City officials said the administration reduced the deficit to approximately $5.4 billion through agency spending cuts and savings initiatives led by newly appointed “chief savings officers” across city government.

Albany ultimately agreed to provide approximately $4 billion in additional state aid to help stabilize the city’s finances.

The new tax proposals are intended to create recurring revenue streams capable of supporting that state assistance without broader increases to income or corporate taxes — tax hikes Hochul has consistently resisted.

Real Estate Industry Pushes Back

The proposals have triggered immediate backlash from New York’s real-estate industry and several high-profile business leaders.

James Whelan, president of the Real Estate Board of New York, warned that additional transaction taxes could weaken housing activity and ultimately damage the property-tax base supporting both city and state finances.

“New York residents are already among the most heavily taxed in the country,” Whelan said in a statement.

Billionaire hedge fund founder Ken Griffin, whom Mamdani has publicly criticized during speeches targeting wealthy New Yorkers, also warned that additional taxes could accelerate the migration of high-income residents and businesses to lower-tax states.

President Donald Trump separately criticized Mamdani’s broader tax-the-rich approach earlier this year, arguing New York should encourage wealthy residents and investors to remain in the city rather than risk driving them elsewhere.

Housing Market Faces Potential ‘Cliff Effect’

Economists and brokers say the biggest near-term concern is the so-called “cliff effect” that could emerge if the new levy takes effect.

New York City already imposes an existing mansion tax beginning at 1% on purchases above $1 million and scaling up to 3.9% for properties above $25 million.

Under the proposed framework, a buyer paying cash for a $1.5 million Manhattan apartment could face roughly $30,000 in combined transaction taxes at closing.

Industry professionals interviewed by Bloomberg said they expect a rush of transactions to close before any new taxes officially take effect, followed by a likely slowdown afterward.

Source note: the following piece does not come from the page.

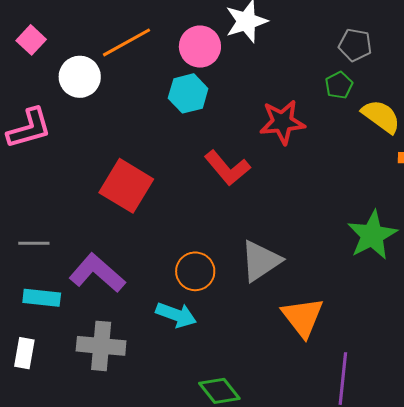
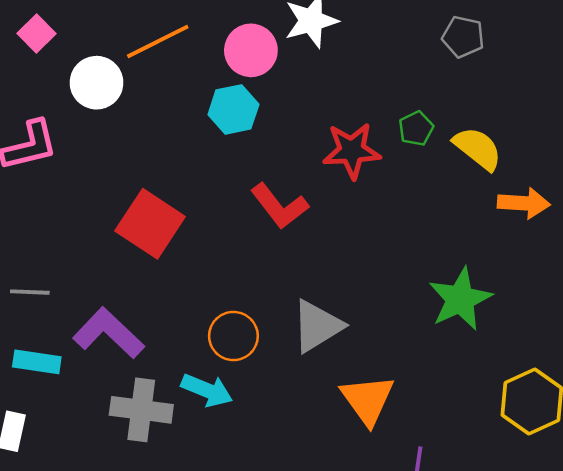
gray pentagon: (355, 45) -> (463, 37), moved
green pentagon: (339, 85) -> (416, 128), moved
gray cross: (101, 346) -> (141, 410), moved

While ultra-luxury buyers may absorb the costs more easily, brokers warn the greatest impact could fall on middle- and upper-middle-class buyers using inheritance proceeds, retirement funds, or profits from prior home sales to make all-cash purchases in the $1 million to $2 million range.

Albany Budget Negotiations Continue

The state budget is now more than six weeks overdue past its April 1 deadline.

Speaker Heastie told reporters Thursday he expects lawmakers to begin voting on portions of the budget package by the end of next week, with final legislation expected to provide detailed tax language and implementation timelines.

Until then, New York’s real-estate industry, investors, brokers, and homebuyers remain closely focused on Albany negotiations that could significantly reshape the economics of buying property in the nation’s largest housing market.